TASK REQUIREMENTS:
Reproduce all of the listing below without alteration.

EXERCISE MATERIALS:
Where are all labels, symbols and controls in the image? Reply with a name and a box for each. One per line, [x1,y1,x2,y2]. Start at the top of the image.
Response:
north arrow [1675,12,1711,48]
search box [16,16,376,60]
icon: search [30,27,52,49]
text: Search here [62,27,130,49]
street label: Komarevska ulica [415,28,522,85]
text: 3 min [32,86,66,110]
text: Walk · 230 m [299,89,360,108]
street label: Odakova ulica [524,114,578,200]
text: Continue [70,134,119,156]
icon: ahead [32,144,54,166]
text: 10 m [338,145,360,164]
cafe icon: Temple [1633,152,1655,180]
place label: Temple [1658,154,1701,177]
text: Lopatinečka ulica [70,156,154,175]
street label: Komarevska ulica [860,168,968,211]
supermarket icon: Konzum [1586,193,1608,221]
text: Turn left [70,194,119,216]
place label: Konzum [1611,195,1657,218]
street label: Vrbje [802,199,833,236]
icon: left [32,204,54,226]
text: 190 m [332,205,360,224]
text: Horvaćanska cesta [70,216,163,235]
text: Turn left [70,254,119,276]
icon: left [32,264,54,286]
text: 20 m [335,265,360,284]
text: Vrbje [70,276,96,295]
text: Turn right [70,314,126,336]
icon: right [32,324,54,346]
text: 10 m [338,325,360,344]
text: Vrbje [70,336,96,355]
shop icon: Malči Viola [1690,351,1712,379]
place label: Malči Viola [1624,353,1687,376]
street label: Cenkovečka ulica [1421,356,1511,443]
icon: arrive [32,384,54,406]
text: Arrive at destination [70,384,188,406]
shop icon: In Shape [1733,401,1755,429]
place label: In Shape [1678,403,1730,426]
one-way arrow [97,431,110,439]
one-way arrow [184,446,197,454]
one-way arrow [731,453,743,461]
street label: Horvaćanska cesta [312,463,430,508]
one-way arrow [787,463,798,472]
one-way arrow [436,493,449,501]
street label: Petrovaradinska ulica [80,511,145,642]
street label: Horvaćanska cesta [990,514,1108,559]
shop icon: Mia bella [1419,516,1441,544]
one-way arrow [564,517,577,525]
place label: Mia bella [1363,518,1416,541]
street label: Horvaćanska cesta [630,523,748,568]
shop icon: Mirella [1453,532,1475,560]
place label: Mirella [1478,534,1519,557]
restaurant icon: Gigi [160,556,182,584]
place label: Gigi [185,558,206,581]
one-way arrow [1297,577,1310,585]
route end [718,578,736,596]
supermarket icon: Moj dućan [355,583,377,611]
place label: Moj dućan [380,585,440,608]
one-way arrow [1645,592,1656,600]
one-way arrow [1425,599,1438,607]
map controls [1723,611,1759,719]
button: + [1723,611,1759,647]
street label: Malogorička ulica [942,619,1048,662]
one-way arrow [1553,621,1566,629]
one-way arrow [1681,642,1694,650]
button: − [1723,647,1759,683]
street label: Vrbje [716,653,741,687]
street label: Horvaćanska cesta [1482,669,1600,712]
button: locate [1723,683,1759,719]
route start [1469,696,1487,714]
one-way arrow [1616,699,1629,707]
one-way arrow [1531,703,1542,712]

SOLUTION BELOW:
Where are all labels, symbols and controls in the image? Reply with a name and a box for each. One per line, [x1,y1,x2,y2]. Start at the top of the image.
Response:
north arrow [1675,12,1711,48]
search box [16,16,376,60]
icon: search [30,27,52,49]
text: Search here [62,27,130,49]
street label: Komarevska ulica [415,28,522,85]
text: 3 min [32,86,66,110]
text: Walk · 230 m [299,89,360,108]
street label: Odakova ulica [524,114,578,200]
text: Continue [70,134,119,156]
icon: ahead [32,144,54,166]
text: 10 m [338,145,360,164]
cafe icon: Temple [1633,152,1655,180]
place label: Temple [1658,154,1701,177]
text: Lopatinečka ulica [70,156,154,175]
street label: Komarevska ulica [860,168,968,211]
supermarket icon: Konzum [1586,193,1608,221]
text: Turn left [70,194,119,216]
place label: Konzum [1611,195,1657,218]
street label: Vrbje [802,199,833,236]
icon: left [32,204,54,226]
text: 190 m [332,205,360,224]
text: Horvaćanska cesta [70,216,163,235]
text: Turn left [70,254,119,276]
icon: left [32,264,54,286]
text: 20 m [335,265,360,284]
text: Vrbje [70,276,96,295]
text: Turn right [70,314,126,336]
icon: right [32,324,54,346]
text: 10 m [338,325,360,344]
text: Vrbje [70,336,96,355]
shop icon: Malči Viola [1690,351,1712,379]
place label: Malči Viola [1624,353,1687,376]
street label: Cenkovečka ulica [1421,356,1511,443]
icon: arrive [32,384,54,406]
text: Arrive at destination [70,384,188,406]
shop icon: In Shape [1733,401,1755,429]
place label: In Shape [1678,403,1730,426]
one-way arrow [97,431,110,439]
one-way arrow [184,446,197,454]
one-way arrow [731,453,743,461]
street label: Horvaćanska cesta [312,463,430,508]
one-way arrow [787,463,798,472]
one-way arrow [436,493,449,501]
street label: Petrovaradinska ulica [80,511,145,642]
street label: Horvaćanska cesta [990,514,1108,559]
shop icon: Mia bella [1419,516,1441,544]
one-way arrow [564,517,577,525]
place label: Mia bella [1363,518,1416,541]
street label: Horvaćanska cesta [630,523,748,568]
shop icon: Mirella [1453,532,1475,560]
place label: Mirella [1478,534,1519,557]
restaurant icon: Gigi [160,556,182,584]
place label: Gigi [185,558,206,581]
one-way arrow [1297,577,1310,585]
route end [718,578,736,596]
supermarket icon: Moj dućan [355,583,377,611]
place label: Moj dućan [380,585,440,608]
one-way arrow [1645,592,1656,600]
one-way arrow [1425,599,1438,607]
map controls [1723,611,1759,719]
button: + [1723,611,1759,647]
street label: Malogorička ulica [942,619,1048,662]
one-way arrow [1553,621,1566,629]
one-way arrow [1681,642,1694,650]
button: − [1723,647,1759,683]
street label: Vrbje [716,653,741,687]
street label: Horvaćanska cesta [1482,669,1600,712]
button: locate [1723,683,1759,719]
route start [1469,696,1487,714]
one-way arrow [1616,699,1629,707]
one-way arrow [1531,703,1542,712]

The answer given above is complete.